= Aufgabe =
Beantworte die folgenden Fragen anhand des Dokuments über Bildung und Nachhaltigkeit im Ilm-Kreis:
1. Welche beiden Funktionen hat Felix Schmigalle im Ilm-Kreis?
2. Seit wann ist der Ilm-Kreis im Bereich Nachhaltigkeit aktiv?
3. Welches spezielle Thema wird neben der Nachhaltigkeit insgesamt als bearbeiteter Bereich genannt?

= Dokument =
::::::::

Bildung und Nachhaltigkeit im Ilm-Kreis

Bildung für nachhaltige Entwicklung (BNE) wird immer stärker zu einem zentralen Handlungsfeld für Kommunen. Doch wie lässt sich das Thema erschließen? Welche Aufgaben und Herausforderungen ergeben sich daraus und was hat Nachhaltigkeit eigentlich mit Bildung zu tun? Ein Gespräch mit dem Klimaschutzmanager und Agenda 2030 Beauftragten des Ilm-Kreises Felix Schmigalle.

Nachhaltigkeit und Klimaschutz

Bei seiner Arbeit hat Klimaschutzmanager Felix Schmigalle immer beide Bereiche im Kopf. Beide will er fest im Bildungsbereich verankern.

Wie wurde Nachhaltigkeit zu einem Handlungsfeld des Ilm-Kreises?

Der Ilm-Kreis ist schon seit Mitte der 1990er-Jahre in diesem Bereich aktiv. Das lag an der politischen Aufbruchstimmung in dieser Zeit und den richtigen Akteuren, die von Beginn an zusammengearbeitet haben. Seitdem ist die Unterstützung für nachhaltige Entwicklung ungebrochen. Auch die Landrätin, Petra Enders, hat das Thema fest auf ihrer Agenda.

Viele Impulse kommen auch von außen – von den Akteuren, von Schulen, Vereinen, Unternehmen oder Kommunen. Es ist ein Zusammenspiel zwischen dem Landkreis, der diesen Prozess steuert und den Akteuren, die davon profitieren sollen. Durch die politische Unterstützung konnten bereits viele verschiedene Bereiche bearbeitet werden: Nachhaltigkeit insgesamt, aber auch spezielle Themen wie Mobilität.

::::::::

= Datenauszug =

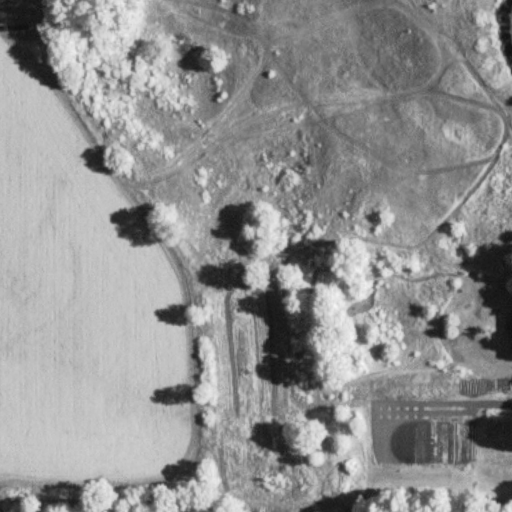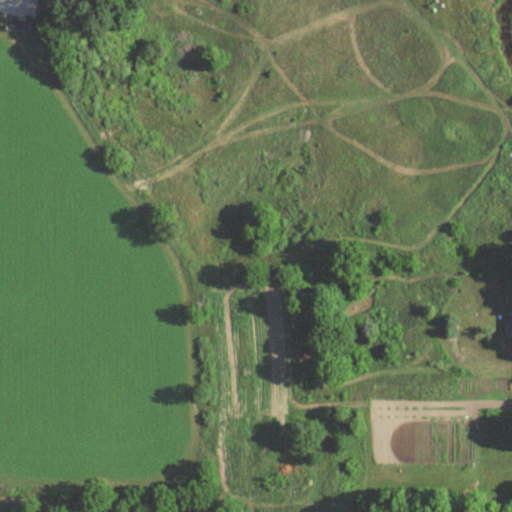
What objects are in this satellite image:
building: (510, 326)
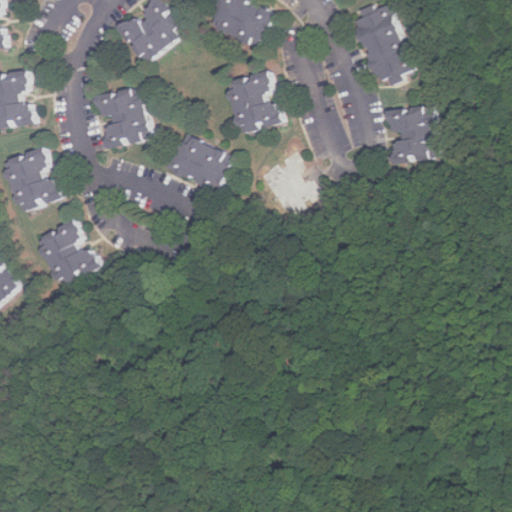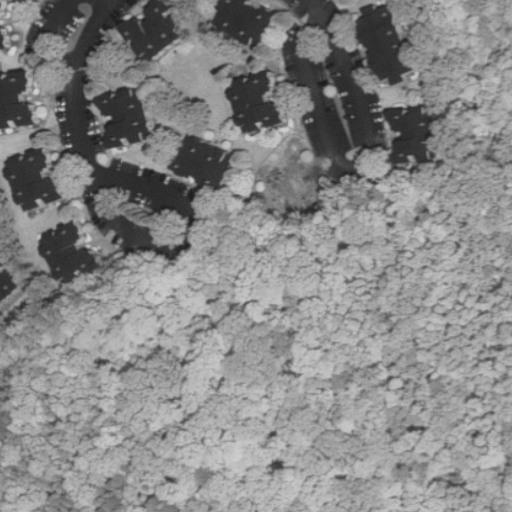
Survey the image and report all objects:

::::::::

= Lösung =
1. Er ist Klimaschutzmanager und Agenda 2030 Beauftragter.
2. Seit Mitte der 1990er-Jahre.
3. Mobilität.